The name "Bahdinan" is still applied to the region inhabited by the Barwari, Doski, Gulli, Muzuri, Raykani, Silayvani, Sindi, and Zebari tribes.

According to Evliya Celebi the principality was divided into the following districts: Aqra, Zakho, Shikhoyi, Duhok, Zibari, and Muzuri.

The districts were autonomous units under their own rulers who were appointed by the Khan of Amadiya. In addition to this, there were tribal chieftains with formalized positions (for example, the chiefs of the Sindi and Silvane tribes needed confirmation from the ruler of Zakho).

==History==
The Bahdinan principality originated during the late Abbasid period, sometime around 1200. During its formation, it was largely dominated by the Kurdish Hakkariyya tribe. The Sharafnama of Sharaf al-Din Bitlisi contains an account of the principality's history for two centuries, from the time of the Timurid ruler Shah Rukh in the 1400s until 1596. The Bahdinan amir Hasan, who was a client of the Safavid shah Isma'il I, expanded the principality to include Duhok and the Sindi territory north of Zakho. Hasan's son Husayn later reigned as a client of the Ottoman sultan Suleiman the Magnificent. Husayn's son Qubād was deposed and killed by members of the Muzuri tribe; Qubād's son, Saydī Khān, was later reinstalled with Ottoman help. In the early 1600s, the principality of Ardalan captured the Bahdinan capital of Amadiya and appointed a governor there; sources say little about Bahdinan for a century afterward.

The principality seems to have reached its peak during the reign of Bahrām Pasha, who ruled from 1726 to 1767. Bahrām was succeeded by his son Ismā'īl Pasha, whose reign involved conflict with his brothers (who were variously based at Zakho and Akre). Ismā'īl's son Murād Khān was deposed by his cousin Qubād with the assistance of the Baban pasha of Sulaymaniyah; Qubād was overthrown by members of the Muzuri tribe in 1804 (just like his earlier namesake). He was replaced by 'Ādil Pasha, whose position was affirmed by the Jalili pasha of Mosul; he died in 1808 and was succeeded by his brother Zubayr.

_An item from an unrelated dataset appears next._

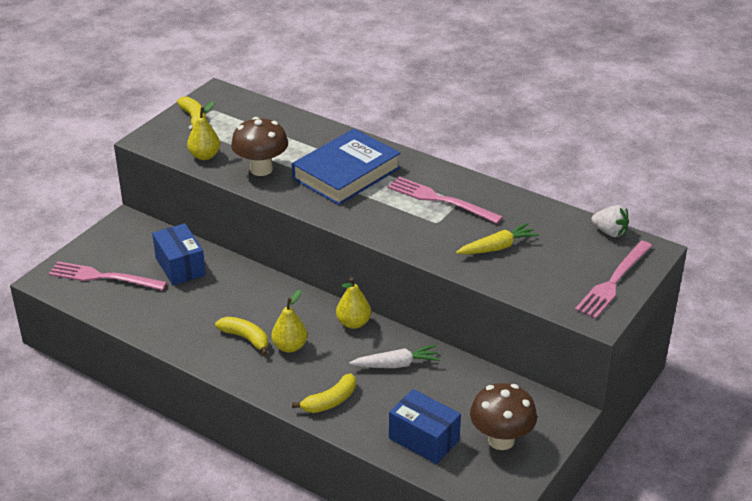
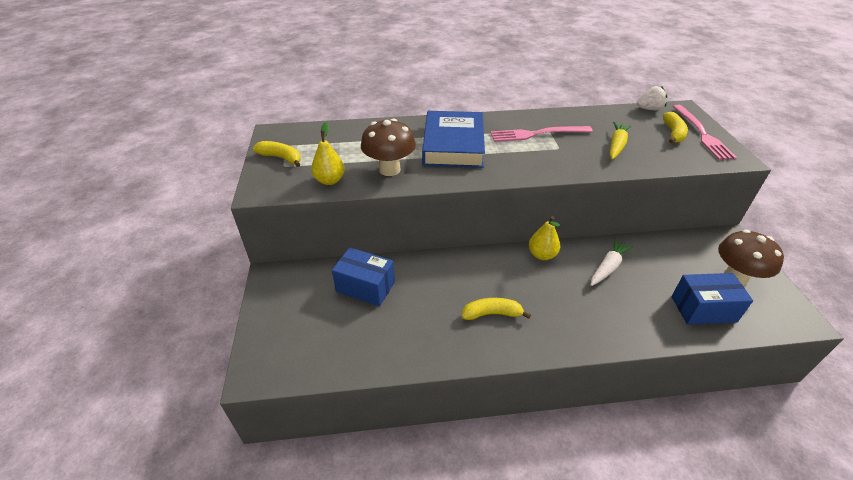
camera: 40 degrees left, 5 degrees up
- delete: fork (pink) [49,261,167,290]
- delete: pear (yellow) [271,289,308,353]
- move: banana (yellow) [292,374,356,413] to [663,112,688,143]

In 1833, Mir Muhammad of the Soran Emirate captured Akre and Amadiya, overthrew Sā'īd Pasha of Bahdinan, and went on to capture Zakho. The Bahdinan principality never fully recovered, and it was annexed into the Ottoman Sanjak of Mosul in 1838.

Threatened by the expansionist and centralizing efforts of the Ottoman and Safavid empires, Bahdinan princes were drawn into prolonged confrontations with these two major rival powers. The Bahdinan rulers, Ismail Pasha and Muhammad Said Pasha were deposed by Mir Muhammad in 1831.

The most famous ancient library in the region, in the Qubehan school at Amadiya, was destroyed by British troops putting down a revolt in the region in 1919, although some 400 manuscripts were rescued and eventually found their way into the Iraq Museum's collection.